Date of Award

Summer 2020

Document Type


Degree Name

Master of Arts (MA)


Forensic Psychology



First Advisor or Mentor

Emily Haney-Caron

Second Reader

Jennifer Perillo

Third Advisor

Michael Lieppe


Abstract: This study explored the impact of defendant age, race and stereotypic crime on verdicts and recommended sentencing of juveniles tried as adults. Previous research shows that jurors enter trial with negative preconceptions and biases of juveniles because they are being tried within an adult venue. These negative preconceptions have led jurors to recommend harsher sentencing for juveniles rather than adults with the same defendant characteristics and criminal history. Crime type and crime severity have also been shown to impact perceptions of juvenile defendants in adult court. However, research has not yet explored the potential impact that stereotypic crime—a crime that is associated with particular groups of people (e.g., African Americans and theft)—has on juveniles tried within an adult venue. The current study expanded on past literature that has shown that race and age of the juvenile impacts sentencing by examining how race, age and crime stereotypicality influence verdict and sentencing decisions.
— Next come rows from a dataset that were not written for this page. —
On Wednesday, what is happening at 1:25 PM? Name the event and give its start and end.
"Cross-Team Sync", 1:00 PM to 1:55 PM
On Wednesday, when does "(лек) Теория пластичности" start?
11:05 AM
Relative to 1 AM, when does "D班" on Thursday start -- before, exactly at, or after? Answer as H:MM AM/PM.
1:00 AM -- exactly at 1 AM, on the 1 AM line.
One thousand eleven participants read case vignettes that differed on race, defendant age, and crime stereotypicality and then rendered a verdict, recommended sentencing, and rated perceptions of the defendant. We found that participants exposed to White defendants rendered more guilty verdicts than those exposed to Black defendants. Additionally, we found that adult defendants were more likely to be found not guilty than juvenile defendants. Furthermore, although defendants were more likely to be found guilty when crime was congruent with race, sentencing recommendations were only impacted by the crime itself rather than by the interaction between crime and race. Results from this study contribute to the ongoing discussion in the field examining the complex interactions of defendant race with other extralegal factors.